If the goal is “forest health,” then we need to ask: health for what? For water yield? For timber growth? For biodiversity? Because those are not the same things, and they do not always move in the same direction.
And if the goal is simply to act, to demonstrate that something is being managed, to keep the machines moving and the budgets flowing, then perhaps the honesty should start there.
Closing the Loop
This is not a call to lock the gates and walk away, nor is it a claim that thinning is always wrong. It is a call for humility, precision, and honesty.
The Jarrah forest is not failing because it is too dense. It is failing because we keep managing it as though it is still the 1950s, as though climate, soil, and ecology are constants that can be adjusted by cutting or burning. We do not live in that world anymore. The margins are thinner, the feedbacks sharper, and the cost of getting it wrong is much higher.
Thinning can have value in the right place and at the right scale. But prescribing a treatment to be applied across large areas without regard for site-specific nuance or ecological context is not management, it is standardisation. What is being carried out under the banner of “ecological thinning” in many places does not match what is described in the Forest Management Plan. The plan speaks of light-touch methods that retain canopy and habitat trees, yet what I am seeing on the ground are heavy machines, broad clearances, and even large habitat marri trees being taken down while smaller, straighter jarrah are left standing.

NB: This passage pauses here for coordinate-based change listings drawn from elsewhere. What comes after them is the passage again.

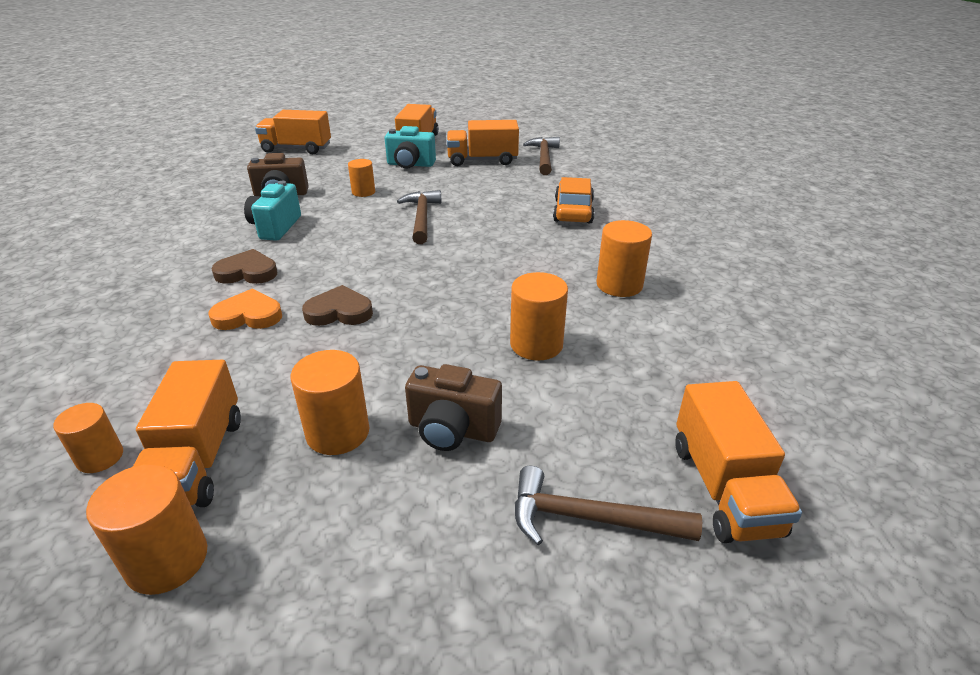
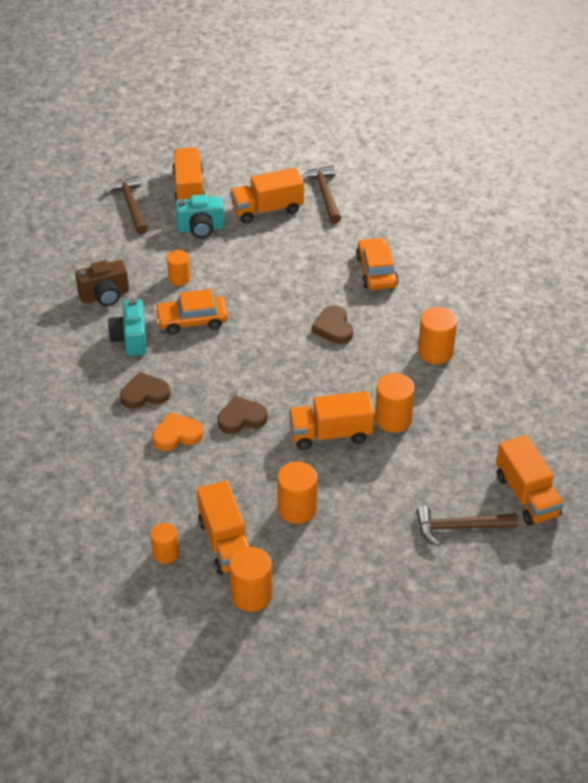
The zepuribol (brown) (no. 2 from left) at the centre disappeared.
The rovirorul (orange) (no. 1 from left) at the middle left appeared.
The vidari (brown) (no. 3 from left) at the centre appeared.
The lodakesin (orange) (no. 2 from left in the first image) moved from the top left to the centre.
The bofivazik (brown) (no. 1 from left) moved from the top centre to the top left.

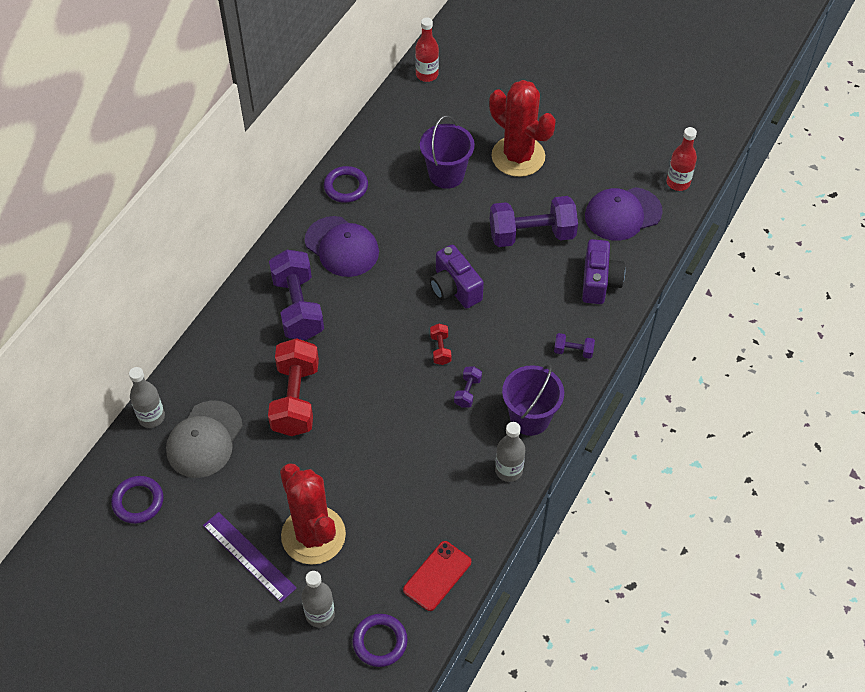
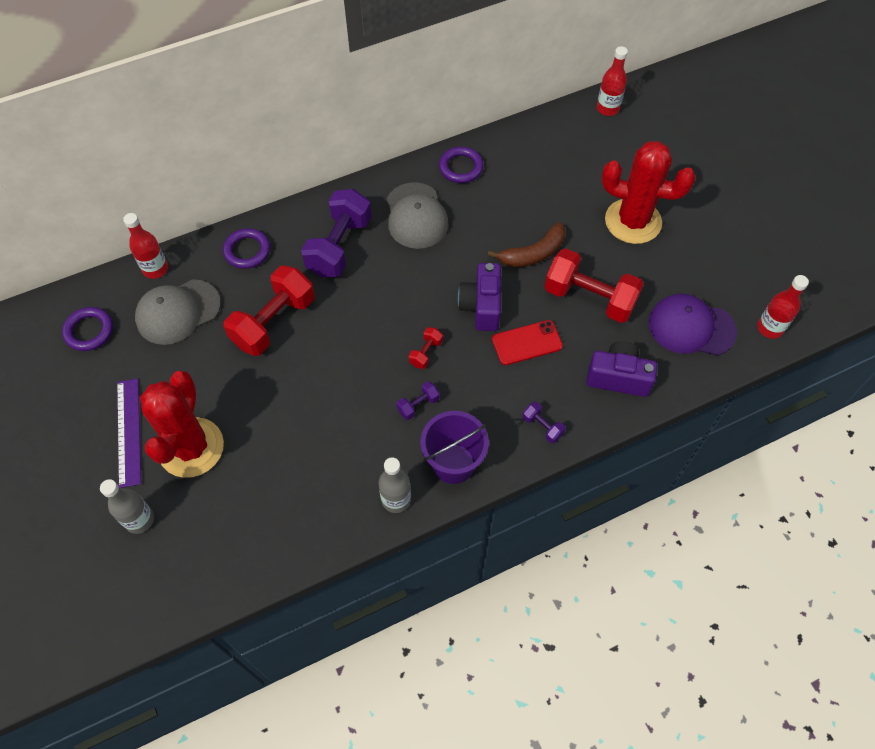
The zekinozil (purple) (no. 1 from left) at the top centre disappeared.
The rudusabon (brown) at the top centre appeared.
The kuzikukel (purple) (no. 3 from left in the first image) moved from the bottom centre to the top left.
The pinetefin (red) moved from the bottom centre to the centre.
The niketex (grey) (no. 1 from left) at the middle left became the niketex (red) (no. 1 from left) at the top left.
The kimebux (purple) (no. 1 from left) at the centre became the kimebux (grey) (no. 2 from left) at the top centre.
The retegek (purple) (no. 3 from left) at the top centre became the retegek (red) (no. 3 from left) at the middle right.
The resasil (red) (no. 2 from left) at the top centre turned 60 degrees counterclockwise.
The zepuribol (purple) (no. 2 from left) at the middle right turned 120 degrees counterclockwise.

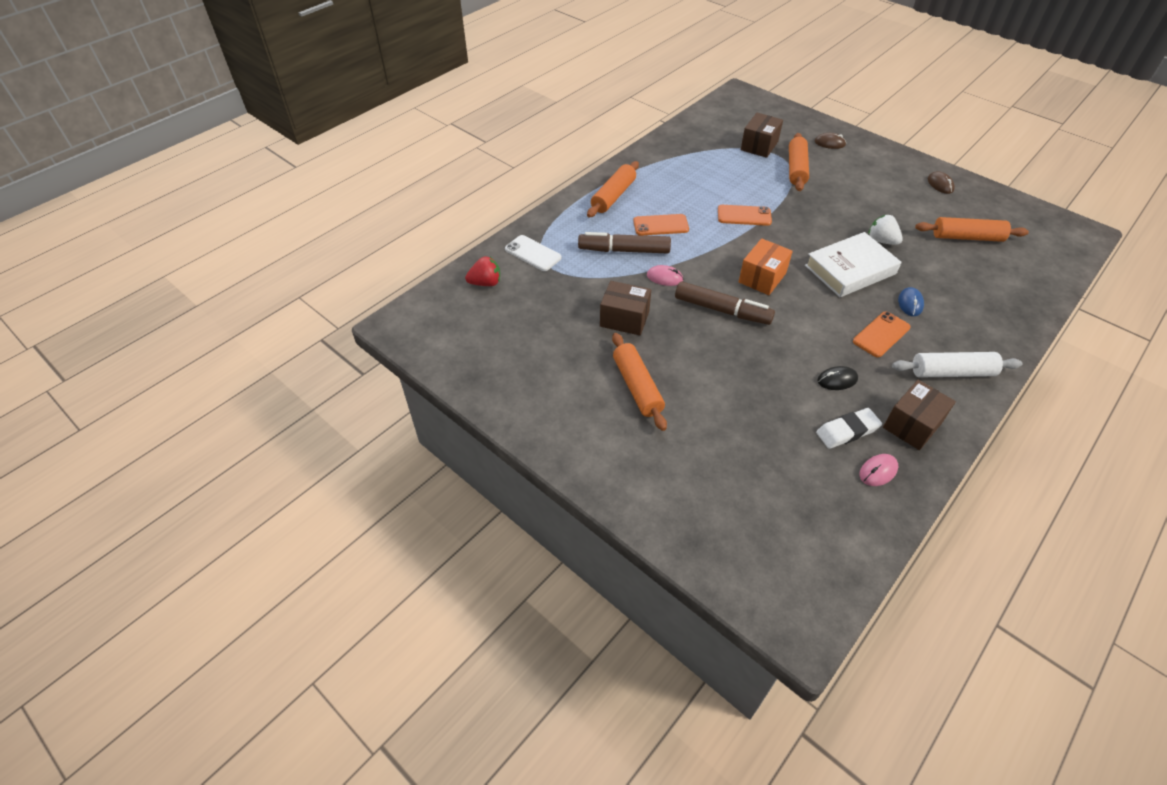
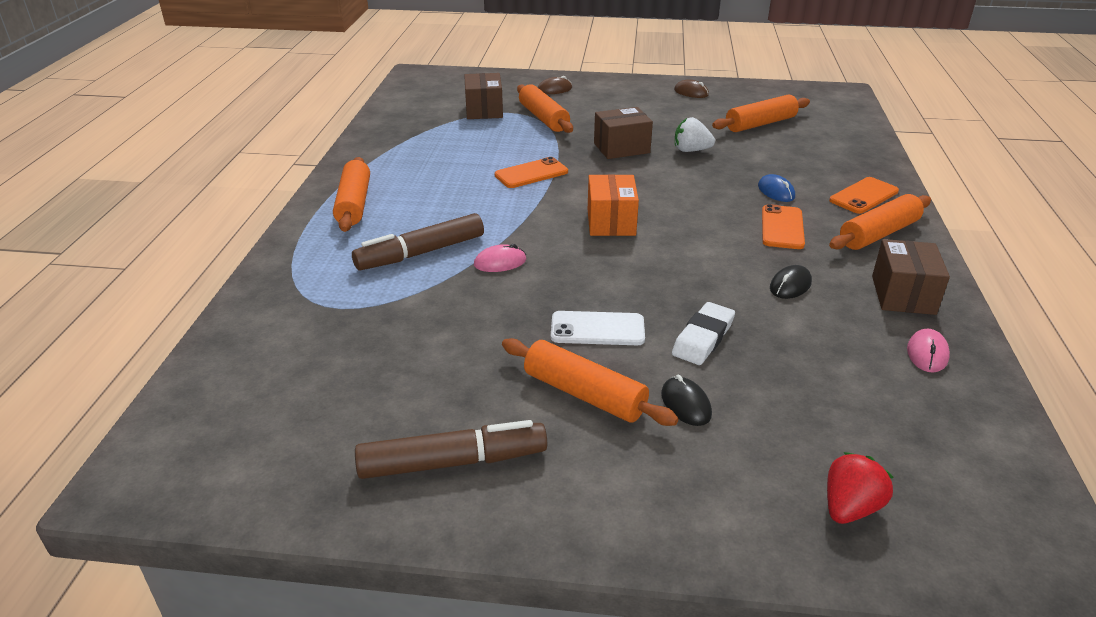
The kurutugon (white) at the middle right disappeared.
The mubaven (black) (no. 1 from left) at the centre appeared.
The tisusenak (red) moved from the centre to the bottom right.
The pinetefin (white) moved from the top centre to the centre.
The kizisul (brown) (no. 1 from left in the first image) moved from the centre to the top centre.
The pinetefin (orange) (no. 1 from left in the first image) moved from the top centre to the top right.
The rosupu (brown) (no. 2 from left) moved from the centre to the bottom centre.
The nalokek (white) moved from the middle right to the centre.
The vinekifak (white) at the middle right became the vinekifak (orange) (no. 5 from left) at the middle right.

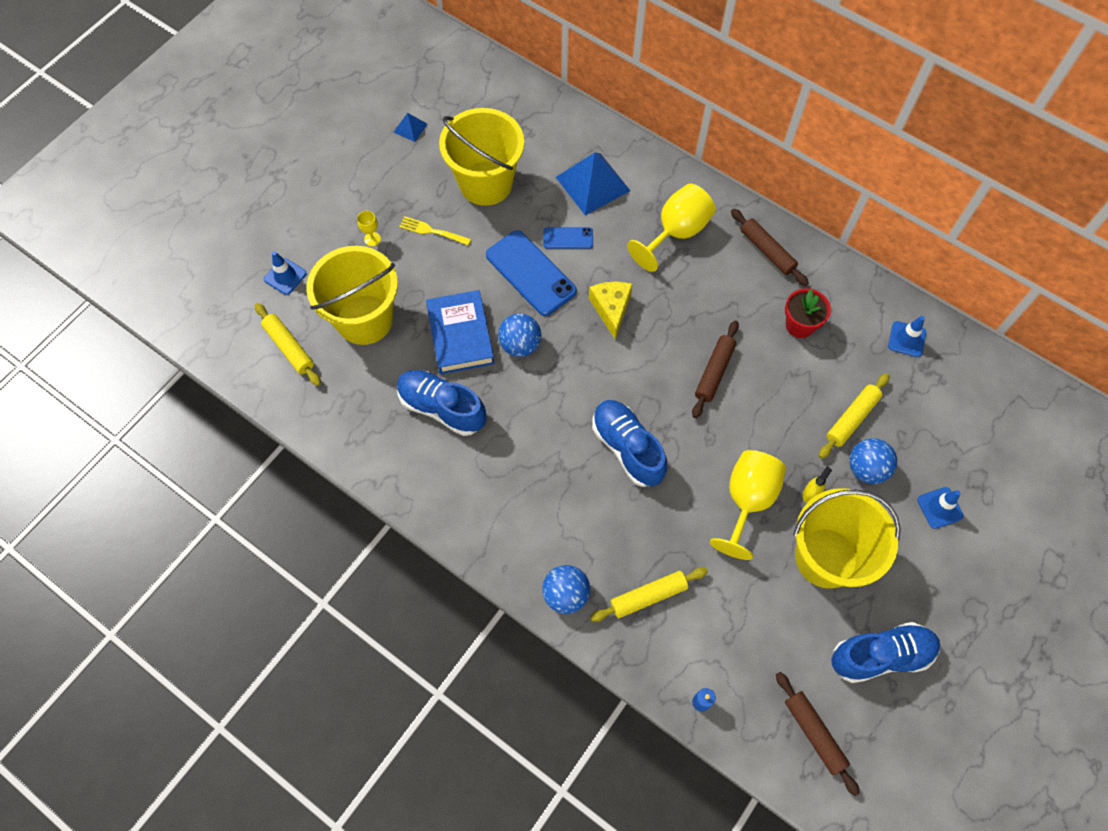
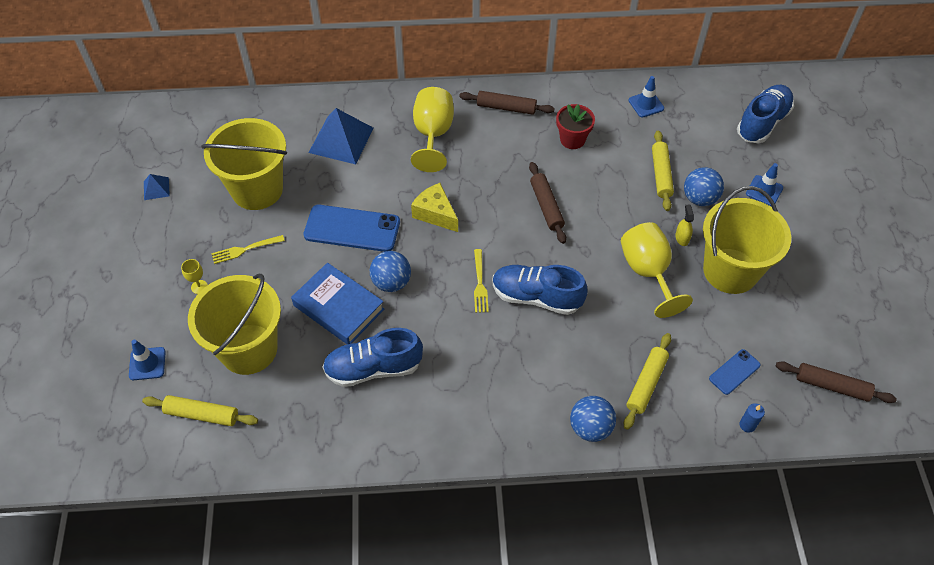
The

Once a management approach becomes entrenched, it is hard to change. Bureaucratic momentum sets in, equipment is purchased, budgets are allocated, and soon the method becomes the objective. That is why it is so important to get it as close to right as possible before it is locked into policy. Nothing will ever be perfect, and some trial and error is inevitable, but we should start with the best understanding we can, and build adaptability into the process from the beginning. History shows that once a practice becomes routine, flexibility is the first thing lost.
If we are going to thin, then let us do it as the plan promised: with restraint, with proper baseline data, and with monitoring that extends beyond timber metrics to include soil, fungi, water, and wildlife. Let us do it in a way that can stand up to scrutiny, not as a gesture to appear active or decisive.
Because this is not about being anti-management. It is about being pro-forest, and that means recognising that sometimes the most ecological act is patience.
A forest is not something you fix. It is something you listen to.